Start of Records supplied
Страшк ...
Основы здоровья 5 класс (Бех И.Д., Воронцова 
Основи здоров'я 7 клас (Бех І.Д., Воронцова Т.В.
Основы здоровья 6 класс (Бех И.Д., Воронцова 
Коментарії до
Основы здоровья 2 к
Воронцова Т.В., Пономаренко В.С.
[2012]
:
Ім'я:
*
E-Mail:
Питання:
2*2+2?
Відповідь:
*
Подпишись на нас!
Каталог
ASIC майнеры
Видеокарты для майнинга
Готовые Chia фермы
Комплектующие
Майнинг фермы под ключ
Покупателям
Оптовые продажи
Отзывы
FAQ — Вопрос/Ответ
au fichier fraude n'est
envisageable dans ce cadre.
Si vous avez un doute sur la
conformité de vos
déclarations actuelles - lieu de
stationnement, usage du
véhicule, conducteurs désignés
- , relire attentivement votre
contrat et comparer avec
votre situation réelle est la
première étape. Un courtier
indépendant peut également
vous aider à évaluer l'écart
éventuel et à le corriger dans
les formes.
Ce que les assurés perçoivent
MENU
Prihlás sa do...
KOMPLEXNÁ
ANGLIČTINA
End of Records supplied
▸ What to do
Reproduce the text of every entry above line by line, with no alterations.

▸ Answer box
Страшк ...
Основы здоровья 5 класс (Бех И.Д., Воронцова 
Основи здоров'я 7 клас (Бех І.Д., Воронцова Т.В.
Основы здоровья 6 класс (Бех И.Д., Воронцова 
Коментарії до
Основы здоровья 2 к
Воронцова Т.В., Пономаренко В.С.
[2012]
:
Ім'я:
*
E-Mail:
Питання:
2*2+2?
Відповідь:
*
Подпишись на нас!
Каталог
ASIC майнеры
Видеокарты для майнинга
Готовые Chia фермы
Комплектующие
Майнинг фермы под ключ
Покупателям
Оптовые продажи
Отзывы
FAQ — Вопрос/Ответ
au fichier fraude n'est
envisageable dans ce cadre.
Si vous avez un doute sur la
conformité de vos
déclarations actuelles - lieu de
stationnement, usage du
véhicule, conducteurs désignés
- , relire attentivement votre
contrat et comparer avec
votre situation réelle est la
première étape. Un courtier
indépendant peut également
vous aider à évaluer l'écart
éventuel et à le corriger dans
les formes.
Ce que les assurés perçoivent
MENU
Prihlás sa do...
KOMPLEXNÁ
ANGLIČTINA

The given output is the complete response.